OPECは、2020年の1日当たりの平均需要が過去に比べて約680万バレル減少し、4月には最低の日量2000万バレルに減少すると予測している。
この予測は、主要なエネルギー消費国に助言を与える、パリに拠点を置く国際エネルギー機関が15日に発表した予測よりも厳しい数字ではない。
同機関は、4月の需要は日量約2900万バレルに減少し、2020年全体では日量約930MBDになると予測している。
OPECと同盟国は週末に日量約1000万バレルの減産で合意したが、トレーダーらは需要の落ち込みの大きさを考慮すると、石油価格の回復には不十分だと見ている。
OPECはまた、OPEC非加盟国が供給する石油量の予測を下方修正した。現在、年間で日量1500万バレル低下するとしている。OPECは以前、OPEC以外の増産の大半を米国が担っていると予想していたが、今では米国の生産量が日量150万バレル減少することを見込んでいる。

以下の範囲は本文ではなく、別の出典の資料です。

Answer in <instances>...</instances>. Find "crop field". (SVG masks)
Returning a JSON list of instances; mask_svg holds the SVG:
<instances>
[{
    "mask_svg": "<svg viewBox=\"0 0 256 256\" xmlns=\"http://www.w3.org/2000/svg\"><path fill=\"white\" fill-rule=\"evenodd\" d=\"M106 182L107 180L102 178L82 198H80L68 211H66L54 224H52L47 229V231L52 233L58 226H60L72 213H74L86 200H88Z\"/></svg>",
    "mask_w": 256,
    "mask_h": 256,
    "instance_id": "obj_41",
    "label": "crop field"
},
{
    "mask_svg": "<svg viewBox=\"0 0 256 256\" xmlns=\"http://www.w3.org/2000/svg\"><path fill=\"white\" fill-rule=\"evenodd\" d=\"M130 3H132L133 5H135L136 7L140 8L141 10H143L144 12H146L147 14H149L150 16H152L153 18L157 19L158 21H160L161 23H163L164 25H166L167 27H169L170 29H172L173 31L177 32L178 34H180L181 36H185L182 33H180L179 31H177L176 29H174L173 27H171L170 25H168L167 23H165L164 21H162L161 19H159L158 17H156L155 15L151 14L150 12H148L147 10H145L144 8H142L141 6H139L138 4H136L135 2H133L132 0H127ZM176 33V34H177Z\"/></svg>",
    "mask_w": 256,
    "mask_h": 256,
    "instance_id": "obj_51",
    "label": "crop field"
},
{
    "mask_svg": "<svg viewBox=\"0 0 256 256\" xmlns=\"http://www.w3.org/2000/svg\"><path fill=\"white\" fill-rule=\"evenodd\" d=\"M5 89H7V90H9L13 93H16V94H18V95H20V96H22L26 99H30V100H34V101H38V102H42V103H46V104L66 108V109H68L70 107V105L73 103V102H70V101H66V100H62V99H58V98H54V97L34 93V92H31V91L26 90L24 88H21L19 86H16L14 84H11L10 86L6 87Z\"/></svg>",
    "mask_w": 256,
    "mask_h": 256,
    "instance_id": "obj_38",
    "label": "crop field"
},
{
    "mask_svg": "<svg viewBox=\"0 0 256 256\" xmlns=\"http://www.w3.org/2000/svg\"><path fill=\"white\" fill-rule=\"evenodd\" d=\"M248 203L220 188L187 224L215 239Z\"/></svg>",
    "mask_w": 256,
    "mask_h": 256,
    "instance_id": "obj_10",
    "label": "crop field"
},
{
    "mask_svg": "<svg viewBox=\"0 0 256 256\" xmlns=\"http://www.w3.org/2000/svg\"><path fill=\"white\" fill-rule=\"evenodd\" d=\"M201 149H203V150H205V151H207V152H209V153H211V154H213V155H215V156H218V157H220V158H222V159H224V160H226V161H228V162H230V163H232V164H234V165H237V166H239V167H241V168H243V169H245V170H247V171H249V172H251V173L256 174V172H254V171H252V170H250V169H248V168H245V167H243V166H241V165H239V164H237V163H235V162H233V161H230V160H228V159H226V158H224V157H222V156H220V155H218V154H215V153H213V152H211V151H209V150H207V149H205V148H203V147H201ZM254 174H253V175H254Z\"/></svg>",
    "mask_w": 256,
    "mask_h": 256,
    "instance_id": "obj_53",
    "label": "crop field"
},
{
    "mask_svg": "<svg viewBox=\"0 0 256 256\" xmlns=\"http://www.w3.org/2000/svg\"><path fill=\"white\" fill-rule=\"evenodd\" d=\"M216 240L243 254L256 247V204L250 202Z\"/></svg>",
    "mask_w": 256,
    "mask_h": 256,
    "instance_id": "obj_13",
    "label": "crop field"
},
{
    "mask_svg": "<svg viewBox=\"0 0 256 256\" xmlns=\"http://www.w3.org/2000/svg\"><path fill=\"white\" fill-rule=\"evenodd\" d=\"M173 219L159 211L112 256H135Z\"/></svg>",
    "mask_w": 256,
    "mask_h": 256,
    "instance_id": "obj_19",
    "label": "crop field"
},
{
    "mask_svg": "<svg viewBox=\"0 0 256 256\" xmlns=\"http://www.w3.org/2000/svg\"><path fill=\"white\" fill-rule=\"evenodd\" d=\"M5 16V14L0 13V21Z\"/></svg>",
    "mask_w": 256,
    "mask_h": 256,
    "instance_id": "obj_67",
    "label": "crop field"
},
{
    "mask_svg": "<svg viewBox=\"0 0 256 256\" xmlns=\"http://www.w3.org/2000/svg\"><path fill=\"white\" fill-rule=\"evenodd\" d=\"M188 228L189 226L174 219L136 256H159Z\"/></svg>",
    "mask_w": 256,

シェール鉱床の利用による米国の石油生産量増加は、豊富な供給が価格を圧迫し、OPECと同盟国が生産を制限せざるを得なくなったため、近年、世界市場を混乱させていた。
コロナウイルスの蔓延を食い止めるために導入されたロックダウンにより、石油需要が急速に落ち込んだことで、原油価格は年初の水準から3分の2下落し、投資にもを与えた。
「こうした制限により燃料消費が落ち込み、製品の在庫が増え、ジェット燃料市場に深刻な打撃を与え、ガソリンの利益を赤字に追い込んでいます」とOPECは述べた。
OPECは、設備投資が13年ぶりの低水準に落ち込んだと発表し「コロナウイルスの影響、それに続く世界的な景気後退、石油需要の落ち込みも、供給の混乱につながるでしょう」と警告した。